### WHAT THIS TASK INVOLVES
Reproduce the text of every listing below line for line and without changes, leaving the pictures out of your answer.

### SOURCE MATERIAL
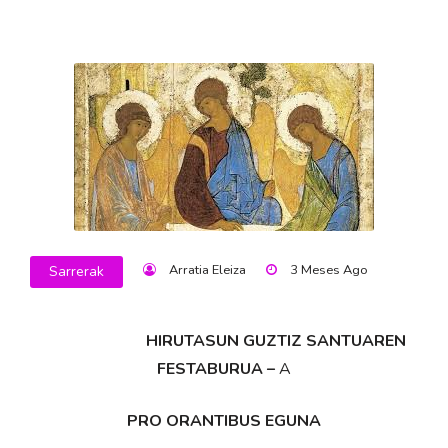
Arratia Eleiza
3 Meses Ago
Sarrerak
HIRUTASUN GUZTIZ SANTUAREN
FESTABURUA –
A
PRO ORANTIBUS EGUNA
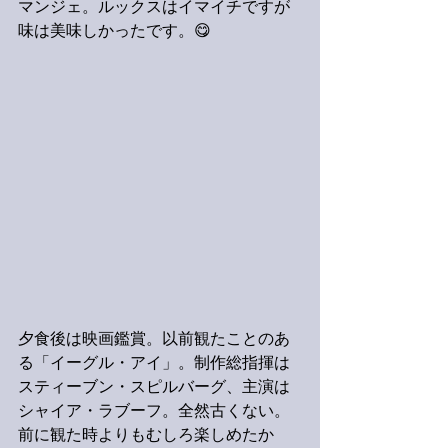
マンジェ。ルックスはイマイチですが
味は美味しかったです。😋
夕食後は映画鑑賞。以前観たことのあ
る「イーグル・アイ」。制作総指揮は
スティーブン・スピルバーグ、主演は
シャイア・ラブーフ。全然古くない。
前に観た時よりもむしろ楽しめたか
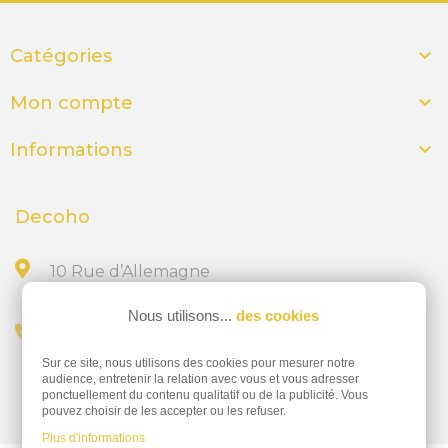

Catégories

Mon compte

Informations
Decoho
10 Rue d’Allemagne
44300 NANTES
Nous utilisons...
des cookies
Appelez-nous au
Sur ce site, nous utilisons des cookies pour mesurer notre
02 28 23 15 32
audience, entretenir la relation avec vous et vous adresser
ponctuellement du contenu qualitatif ou de la publicité. Vous
pouvez choisir de les accepter ou les refuser.
Plus d'informations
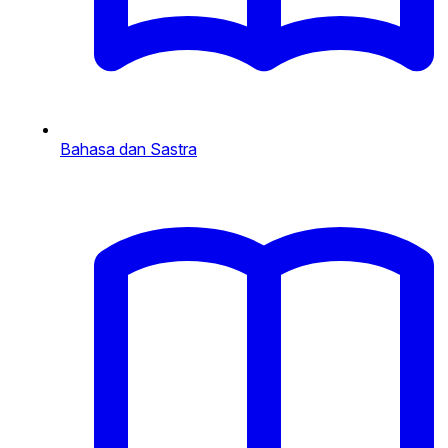
Bahasa dan Sastra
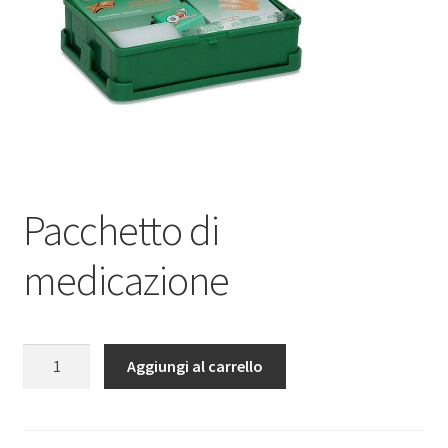
Pacchetto di
medicazione
Pacchetto
Aggiungi al carrello
di
medicazione
quantità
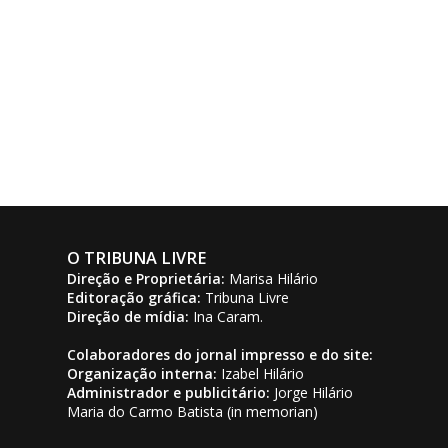
O TRIBUNA LIVRE
Direção e Proprietária:
Marisa Hilário
Editoração gráfica:
Tribuna Livre
Direção de mídia:
Ina Caram.
Colaboradores do jornal impresso e do site:
Organização interna:
Izabel Hilário
Administrador e publicitário:
Jorge Hilário
Maria do Carmo Batista (in memorian)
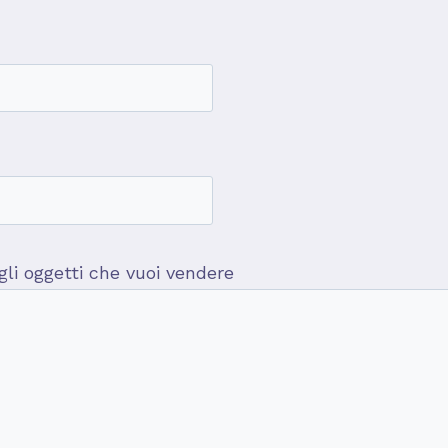
 gli oggetti che vuoi vendere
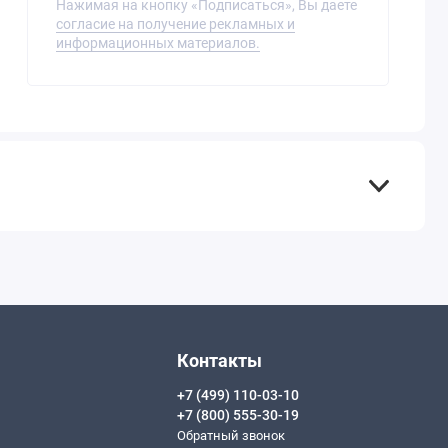
Нажимая на кнопку «Подписаться», Вы даете
согласие на получение рекламных и
информационных материалов.
Контакты
+7 (499) 110-03-10
+7 (800) 555-30-19
Обратный звонок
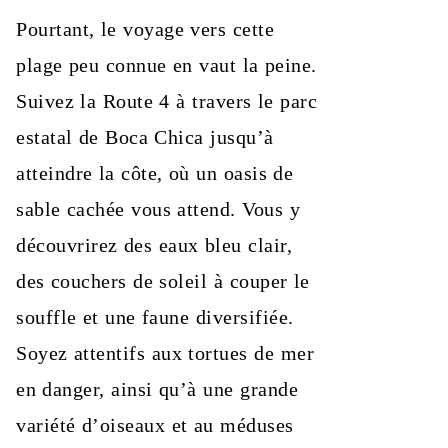
Pourtant, le voyage vers cette
plage peu connue en vaut la peine.
Suivez la Route 4 à travers le parc
estatal de Boca Chica jusqu’à
atteindre la côte, où un oasis de
sable cachée vous attend. Vous y
découvrirez des eaux bleu clair,
des couchers de soleil à couper le
souffle et une faune diversifiée.
Soyez attentifs aux tortues de mer
en danger, ainsi qu’à une grande
variété d’oiseaux et au méduses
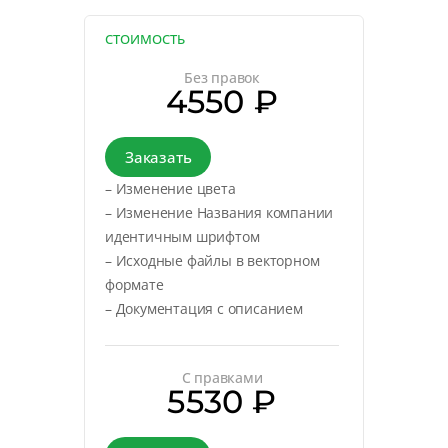
СТОИМОСТЬ
Без правок
4550 ₽
Заказать
– Изменение цвета
– Изменение Названия компании
идентичным шрифтом
– Исходные файлы в векторном
формате
– Документация с описанием
С правками
5530 ₽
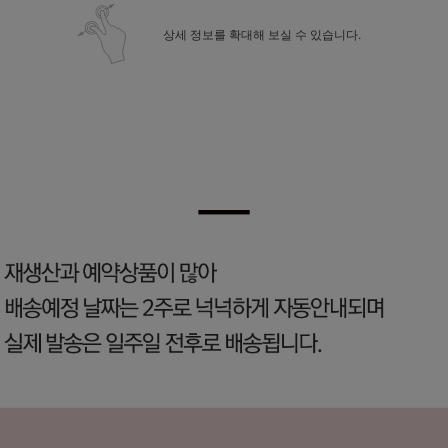
상세 정보를 확대해 보실 수 있습니다.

### RESULT FOR THIS EXERCISE
Arratia Eleiza
3 Meses Ago
Sarrerak
HIRUTASUN GUZTIZ SANTUAREN
FESTABURUA –
A
PRO ORANTIBUS EGUNA
マンジェ。ルックスはイマイチですが
味は美味しかったです。😋
夕食後は映画鑑賞。以前観たことのあ
る「イーグル・アイ」。制作総指揮は
スティーブン・スピルバーグ、主演は
シャイア・ラブーフ。全然古くない。
前に観た時よりもむしろ楽しめたか

Catégories

Mon compte

Informations
Decoho
10 Rue d’Allemagne
44300 NANTES
Nous utilisons...
des cookies
Appelez-nous au
Sur ce site, nous utilisons des cookies pour mesurer notre
02 28 23 15 32
audience, entretenir la relation avec vous et vous adresser
ponctuellement du contenu qualitatif ou de la publicité. Vous
pouvez choisir de les accepter ou les refuser.
Plus d'informations
Bahasa dan Sastra
Pacchetto di
medicazione
Pacchetto
Aggiungi al carrello
di
medicazione
quantità
O TRIBUNA LIVRE
Direção e Proprietária:
Marisa Hilário
Editoração gráfica:
Tribuna Livre
Direção de mídia:
Ina Caram.
Colaboradores do jornal impresso e do site:
Organização interna:
Izabel Hilário
Administrador e publicitário:
Jorge Hilário
Maria do Carmo Batista (in memorian)
 gli oggetti che vuoi vendere
Нажимая на кнопку «Подписаться», Вы даете
согласие на получение рекламных и
информационных материалов.
Контакты
+7 (499) 110-03-10
+7 (800) 555-30-19
Обратный звонок
Pourtant, le voyage vers cette
plage peu connue en vaut la peine.
Suivez la Route 4 à travers le parc
estatal de Boca Chica jusqu’à
atteindre la côte, où un oasis de
sable cachée vous attend. Vous y
découvrirez des eaux bleu clair,
des couchers de soleil à couper le
souffle et une faune diversifiée.
Soyez attentifs aux tortues de mer
en danger, ainsi qu’à une grande
variété d’oiseaux et au méduses
СТОИМОСТЬ
Без правок
4550 ₽
Заказать
– Изменение цвета
– Изменение Названия компании
идентичным шрифтом
– Исходные файлы в векторном
формате
– Документация с описанием
С правками
5530 ₽
상세 정보를 확대해 보실 수 있습니다.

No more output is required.